* **Your goal**
Print exactly the lines below between the line holding "70 | 0.02 |" and the line holding "90.0 | 8 | 80 | NS |", inclusive, and nothing more.
BEGIN Dataset extract
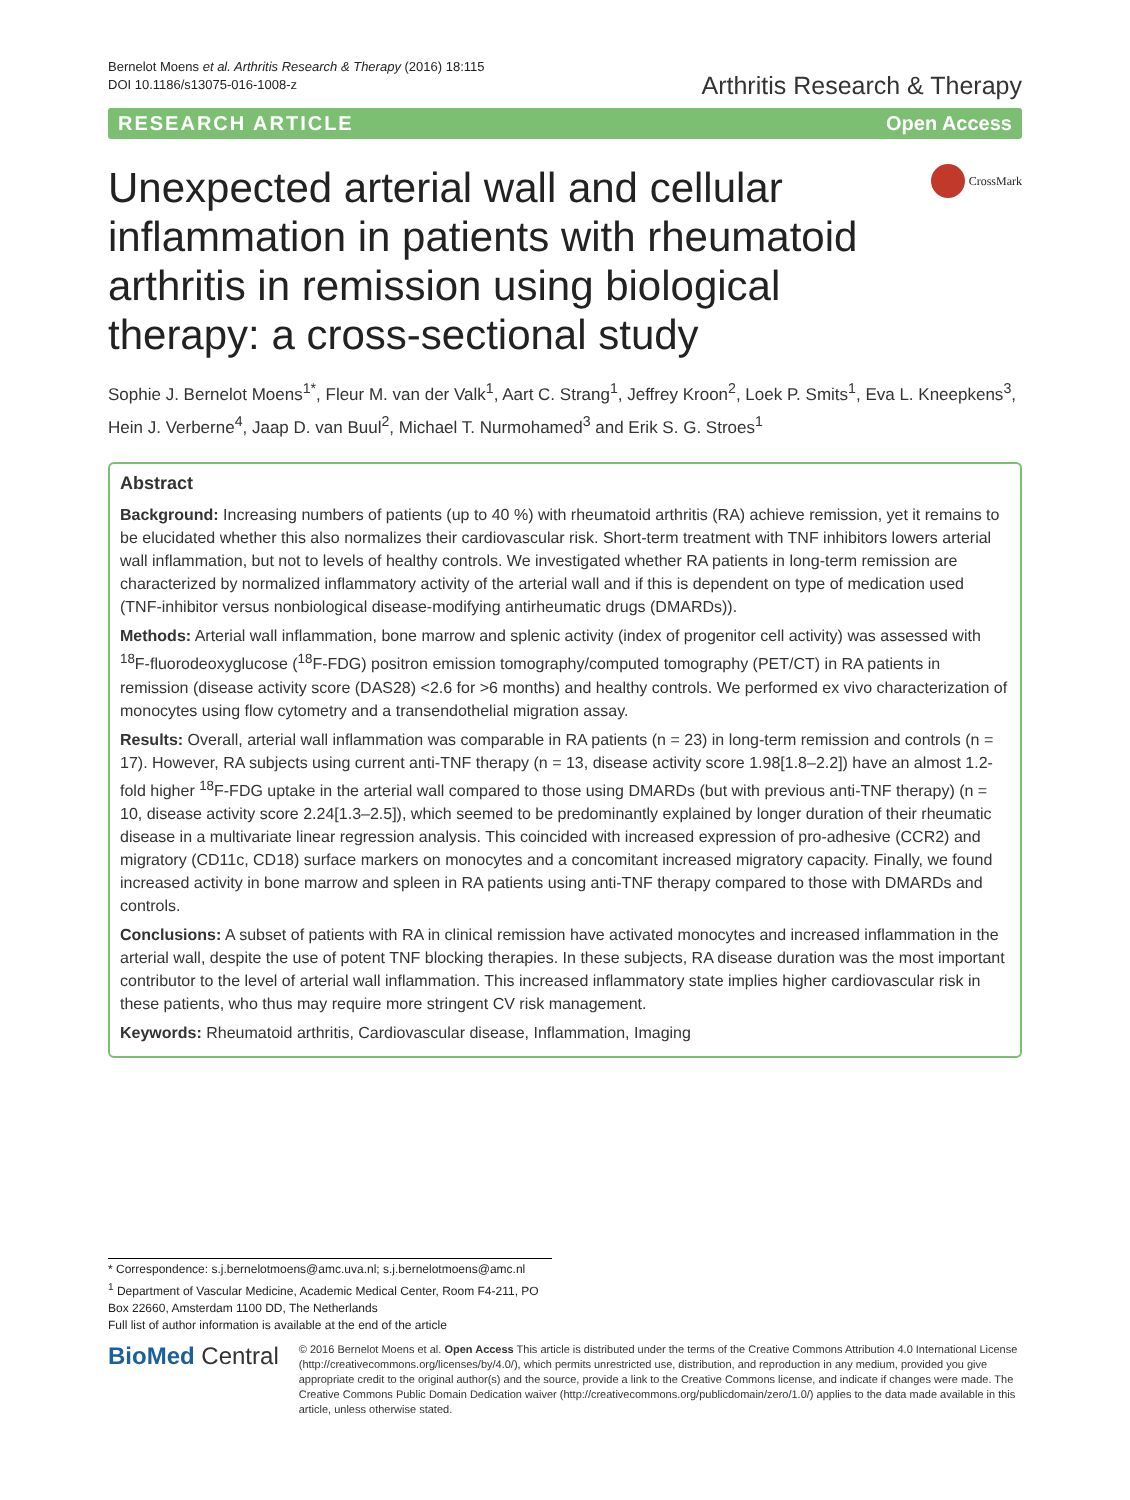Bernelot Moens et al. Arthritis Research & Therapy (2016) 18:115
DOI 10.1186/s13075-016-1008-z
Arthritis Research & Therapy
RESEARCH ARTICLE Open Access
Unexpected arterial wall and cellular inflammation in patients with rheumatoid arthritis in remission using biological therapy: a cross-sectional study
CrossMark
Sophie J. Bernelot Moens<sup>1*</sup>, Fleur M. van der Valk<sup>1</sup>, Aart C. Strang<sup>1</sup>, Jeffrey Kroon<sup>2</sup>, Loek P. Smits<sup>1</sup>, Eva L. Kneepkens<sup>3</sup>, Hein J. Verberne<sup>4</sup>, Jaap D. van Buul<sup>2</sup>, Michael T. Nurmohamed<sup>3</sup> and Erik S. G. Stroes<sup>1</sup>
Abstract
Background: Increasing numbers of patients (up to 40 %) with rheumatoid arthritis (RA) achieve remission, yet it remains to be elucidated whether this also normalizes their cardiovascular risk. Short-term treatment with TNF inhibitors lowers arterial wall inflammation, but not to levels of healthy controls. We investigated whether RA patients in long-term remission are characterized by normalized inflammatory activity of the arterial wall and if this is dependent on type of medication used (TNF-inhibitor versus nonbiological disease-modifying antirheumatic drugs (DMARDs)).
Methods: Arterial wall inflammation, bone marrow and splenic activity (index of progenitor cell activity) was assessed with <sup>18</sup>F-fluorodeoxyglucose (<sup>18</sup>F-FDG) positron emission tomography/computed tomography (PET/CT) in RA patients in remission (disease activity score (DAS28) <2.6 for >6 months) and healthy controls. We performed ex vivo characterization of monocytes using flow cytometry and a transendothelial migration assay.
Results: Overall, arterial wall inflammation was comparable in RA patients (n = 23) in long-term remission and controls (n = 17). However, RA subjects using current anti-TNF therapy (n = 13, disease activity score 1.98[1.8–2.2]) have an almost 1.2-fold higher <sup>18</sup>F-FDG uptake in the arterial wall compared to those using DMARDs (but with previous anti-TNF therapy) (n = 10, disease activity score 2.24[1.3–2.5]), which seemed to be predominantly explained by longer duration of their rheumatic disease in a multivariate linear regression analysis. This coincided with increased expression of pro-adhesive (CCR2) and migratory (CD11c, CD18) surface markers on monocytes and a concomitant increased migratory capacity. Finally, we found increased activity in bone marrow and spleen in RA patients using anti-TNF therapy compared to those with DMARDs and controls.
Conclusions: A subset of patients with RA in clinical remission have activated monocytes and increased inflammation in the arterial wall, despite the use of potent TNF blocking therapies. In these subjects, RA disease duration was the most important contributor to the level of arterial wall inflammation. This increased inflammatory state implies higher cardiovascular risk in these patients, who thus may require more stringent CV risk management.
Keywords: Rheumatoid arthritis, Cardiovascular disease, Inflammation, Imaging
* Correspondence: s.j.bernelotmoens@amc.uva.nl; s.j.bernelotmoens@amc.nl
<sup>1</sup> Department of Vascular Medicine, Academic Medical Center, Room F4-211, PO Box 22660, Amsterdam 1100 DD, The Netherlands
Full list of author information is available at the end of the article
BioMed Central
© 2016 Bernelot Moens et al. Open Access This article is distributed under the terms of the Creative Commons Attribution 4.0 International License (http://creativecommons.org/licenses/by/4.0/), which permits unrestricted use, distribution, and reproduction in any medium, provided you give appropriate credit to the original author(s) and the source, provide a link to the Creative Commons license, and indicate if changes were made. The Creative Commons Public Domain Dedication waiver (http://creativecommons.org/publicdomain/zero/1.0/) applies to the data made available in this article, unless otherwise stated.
END Dataset extract
BEGIN Dataset extract
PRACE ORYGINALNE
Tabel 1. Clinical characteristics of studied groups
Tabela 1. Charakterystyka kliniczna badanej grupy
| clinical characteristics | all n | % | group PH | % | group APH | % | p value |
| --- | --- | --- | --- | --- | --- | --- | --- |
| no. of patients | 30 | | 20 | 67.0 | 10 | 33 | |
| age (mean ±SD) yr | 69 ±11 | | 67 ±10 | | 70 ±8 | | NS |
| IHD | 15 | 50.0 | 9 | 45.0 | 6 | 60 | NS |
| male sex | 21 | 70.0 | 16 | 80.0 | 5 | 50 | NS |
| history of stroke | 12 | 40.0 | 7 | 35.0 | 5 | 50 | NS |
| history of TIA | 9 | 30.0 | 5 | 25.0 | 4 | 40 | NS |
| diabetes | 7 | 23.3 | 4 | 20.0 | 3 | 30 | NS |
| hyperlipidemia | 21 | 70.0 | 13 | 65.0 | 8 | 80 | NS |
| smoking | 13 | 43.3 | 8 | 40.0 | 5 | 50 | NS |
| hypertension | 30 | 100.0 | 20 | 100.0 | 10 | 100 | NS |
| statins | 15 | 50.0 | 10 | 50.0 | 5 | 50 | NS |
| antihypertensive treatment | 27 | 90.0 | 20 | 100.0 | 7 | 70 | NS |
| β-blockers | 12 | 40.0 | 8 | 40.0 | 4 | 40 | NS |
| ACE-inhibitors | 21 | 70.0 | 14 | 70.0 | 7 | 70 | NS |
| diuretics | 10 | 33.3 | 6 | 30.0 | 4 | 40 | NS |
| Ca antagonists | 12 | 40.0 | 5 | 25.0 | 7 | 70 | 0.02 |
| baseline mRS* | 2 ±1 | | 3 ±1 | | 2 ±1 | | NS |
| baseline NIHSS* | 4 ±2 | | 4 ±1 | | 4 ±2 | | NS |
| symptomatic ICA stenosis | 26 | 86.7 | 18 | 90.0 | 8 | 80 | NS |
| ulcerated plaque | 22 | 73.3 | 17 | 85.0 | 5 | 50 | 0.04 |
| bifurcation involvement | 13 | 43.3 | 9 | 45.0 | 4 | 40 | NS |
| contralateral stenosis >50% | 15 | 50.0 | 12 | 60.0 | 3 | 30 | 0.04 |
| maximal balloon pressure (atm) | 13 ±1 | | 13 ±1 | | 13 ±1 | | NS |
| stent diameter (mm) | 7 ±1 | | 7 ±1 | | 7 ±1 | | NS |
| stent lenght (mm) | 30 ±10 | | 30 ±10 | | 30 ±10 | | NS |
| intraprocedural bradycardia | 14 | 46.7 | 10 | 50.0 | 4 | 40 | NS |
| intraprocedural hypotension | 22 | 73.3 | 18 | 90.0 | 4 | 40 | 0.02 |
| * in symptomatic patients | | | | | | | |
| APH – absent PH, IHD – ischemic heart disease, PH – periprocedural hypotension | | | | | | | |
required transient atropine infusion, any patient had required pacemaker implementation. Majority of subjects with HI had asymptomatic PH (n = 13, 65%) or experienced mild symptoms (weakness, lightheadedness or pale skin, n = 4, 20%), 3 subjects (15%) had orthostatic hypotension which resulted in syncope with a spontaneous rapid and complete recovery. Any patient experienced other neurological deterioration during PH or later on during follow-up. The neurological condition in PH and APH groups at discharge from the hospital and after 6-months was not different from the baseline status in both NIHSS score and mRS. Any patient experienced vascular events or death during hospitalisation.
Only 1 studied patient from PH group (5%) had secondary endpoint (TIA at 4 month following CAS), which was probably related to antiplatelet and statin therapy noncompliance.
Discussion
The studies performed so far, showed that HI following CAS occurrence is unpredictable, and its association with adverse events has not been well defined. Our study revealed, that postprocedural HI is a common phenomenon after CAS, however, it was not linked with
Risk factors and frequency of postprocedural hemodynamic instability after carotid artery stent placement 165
END Dataset extract
* **Output of the task**
| Ca antagonists | 12 | 40.0 | 5 | 25.0 | 7 | 70 | 0.02 |
| baseline mRS* | 2 ±1 | | 3 ±1 | | 2 ±1 | | NS |
| baseline NIHSS* | 4 ±2 | | 4 ±1 | | 4 ±2 | | NS |
| symptomatic ICA stenosis | 26 | 86.7 | 18 | 90.0 | 8 | 80 | NS |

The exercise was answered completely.